Die öffentliche Wählertabelle und die dekodierten „Against“-Stimmen zeigten keine Stimme, die der Solana Company, HSDT oder deren Validator-Betrieb bei dieser Beobachtung zugeordnet werden konnte. Unbekannte Adressbezeichnungen schränken die Zuordnung auf Ebene von Entitäten ein, daher belegt der Datensatz die angekündigte Absicht der Firma statt eine verifizierte Unternehmensstimme.

Solanas öffentliche Materialien widersprechen sich auch bei der Regel, nach der das Live-Ergebnis bewertet wird. Die Richtlinie des Governance-Vorschlags-Repository sagt, es gebe kein Quorum und die Genehmigung erfordert, dass der „For“-Stake mindestens zwei Drittel von „For“ plus „Against“ entspricht. Das Governance-FAQ und das Dashboard zeigen dagegen eine Beteiligung von einem Drittel zusammen mit einer Genehmigungsschwelle von zwei Dritteln. Aktueller Finalisierungscode sperrt und erfasst die Gesamtsummen nach Ende der Epoch, ohne diesen Richtlinienkonflikt aufzulösen.

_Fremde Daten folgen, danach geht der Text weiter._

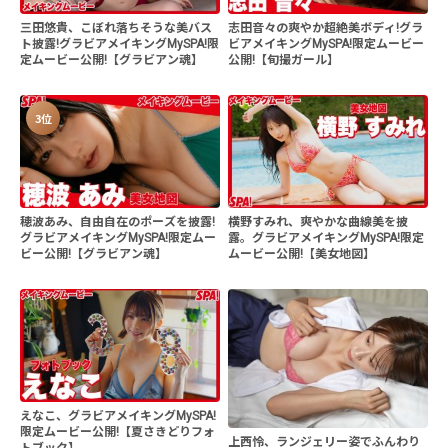
三田悠貴、こぼれ落ちそうな美バス
志田音々の爽やか超絶美ボディ!グラ
ト披露!グラビアメイキングMySPA!限
ビアメイキングMySPA!限定ムービー
定ムービー公開!【グラビアン魂】
公開!【旬撮ガール】
3位
穂波あみ、自由自在のポーズを披露!
横野すみれ、爽やかな曲線美を披
グラビアメイキングMySPA!限定ムー
露。グラビアメイキングMySPA!限定
ビー公開!【グラビアン魂】
ムービー公開!【美女地図】
えなこ、グラビアメイキングMySPA!
限定ムービー公開!【夏さきどりフォ
上西怜、ランジェリー姿でふんわり
トブック】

Die Abstimmung läuft durch die Epoch 1023 und endet an der Grenze zur Epoch 1024. Solana-Entwickler schätzten diese Grenze für Donnerstag auf ungefähr 15:30 UTC, wobei die Live-Slot-Timing den tatsächlichen Abschluss nach Uhrzeit bestimmt.

Eine erfolgreiche Abstimmung würde den Vorschlag in einen Status „Accepted“ überführen. Solanas Governance-Richtlinie trennt diesen Status von „Implemented“ und „Activated“, wobei die technische Arbeit normalerweise über eine oder mehrere Solana Improvement Documents erfolgt.

Der unmittelbare Test ist daher institutionell. Solana hat Vorlieben von Validatoren sichtbar gemacht und nativen Stakern einen funktionierenden Override gegeben. Die Glaubwürdigkeit hängt nun davon ab, ob dieser Mechanismus die Governance-Entscheidung bei den Delegatoren beibehält, wenn das wirtschaftliche Interesse eines Validators offensichtlich ist.